_Task:_
Rewrite the items below, swapping "Ubytovanie v súkromí" for "Súkromné ubytovanie" wherever it occurs and leaving all other text unchanged.

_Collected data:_
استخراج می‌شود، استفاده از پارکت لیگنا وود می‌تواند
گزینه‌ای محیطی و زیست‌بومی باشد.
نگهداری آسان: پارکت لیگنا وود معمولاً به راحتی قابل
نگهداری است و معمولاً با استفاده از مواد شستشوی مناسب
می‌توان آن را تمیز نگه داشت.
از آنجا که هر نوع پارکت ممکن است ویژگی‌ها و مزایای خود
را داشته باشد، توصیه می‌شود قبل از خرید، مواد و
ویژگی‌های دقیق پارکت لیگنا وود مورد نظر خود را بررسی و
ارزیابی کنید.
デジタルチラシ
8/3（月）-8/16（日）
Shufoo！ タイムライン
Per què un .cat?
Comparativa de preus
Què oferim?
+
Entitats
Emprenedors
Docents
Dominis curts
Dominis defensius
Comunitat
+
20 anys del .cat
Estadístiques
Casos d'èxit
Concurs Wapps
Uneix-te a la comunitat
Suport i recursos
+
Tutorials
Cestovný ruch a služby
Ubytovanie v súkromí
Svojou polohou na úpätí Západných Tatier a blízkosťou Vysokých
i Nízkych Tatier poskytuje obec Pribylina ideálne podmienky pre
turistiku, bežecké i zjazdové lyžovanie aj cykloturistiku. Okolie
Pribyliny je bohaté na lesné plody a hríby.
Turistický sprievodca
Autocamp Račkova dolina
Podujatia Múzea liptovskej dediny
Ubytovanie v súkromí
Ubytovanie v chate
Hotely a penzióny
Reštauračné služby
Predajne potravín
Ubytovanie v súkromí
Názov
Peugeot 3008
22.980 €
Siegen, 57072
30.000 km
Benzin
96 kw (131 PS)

_Expected output:_
استخراج می‌شود، استفاده از پارکت لیگنا وود می‌تواند
گزینه‌ای محیطی و زیست‌بومی باشد.
نگهداری آسان: پارکت لیگنا وود معمولاً به راحتی قابل
نگهداری است و معمولاً با استفاده از مواد شستشوی مناسب
می‌توان آن را تمیز نگه داشت.
از آنجا که هر نوع پارکت ممکن است ویژگی‌ها و مزایای خود
را داشته باشد، توصیه می‌شود قبل از خرید، مواد و
ویژگی‌های دقیق پارکت لیگنا وود مورد نظر خود را بررسی و
ارزیابی کنید.
デジタルチラシ
8/3（月）-8/16（日）
Shufoo！ タイムライン
Per què un .cat?
Comparativa de preus
Què oferim?
+
Entitats
Emprenedors
Docents
Dominis curts
Dominis defensius
Comunitat
+
20 anys del .cat
Estadístiques
Casos d'èxit
Concurs Wapps
Uneix-te a la comunitat
Suport i recursos
+
Tutorials
Cestovný ruch a služby
Súkromné ubytovanie
Svojou polohou na úpätí Západných Tatier a blízkosťou Vysokých
i Nízkych Tatier poskytuje obec Pribylina ideálne podmienky pre
turistiku, bežecké i zjazdové lyžovanie aj cykloturistiku. Okolie
Pribyliny je bohaté na lesné plody a hríby.
Turistický sprievodca
Autocamp Račkova dolina
Podujatia Múzea liptovskej dediny
Súkromné ubytovanie
Ubytovanie v chate
Hotely a penzióny
Reštauračné služby
Predajne potravín
Súkromné ubytovanie
Názov
Peugeot 3008
22.980 €
Siegen, 57072
30.000 km
Benzin
96 kw (131 PS)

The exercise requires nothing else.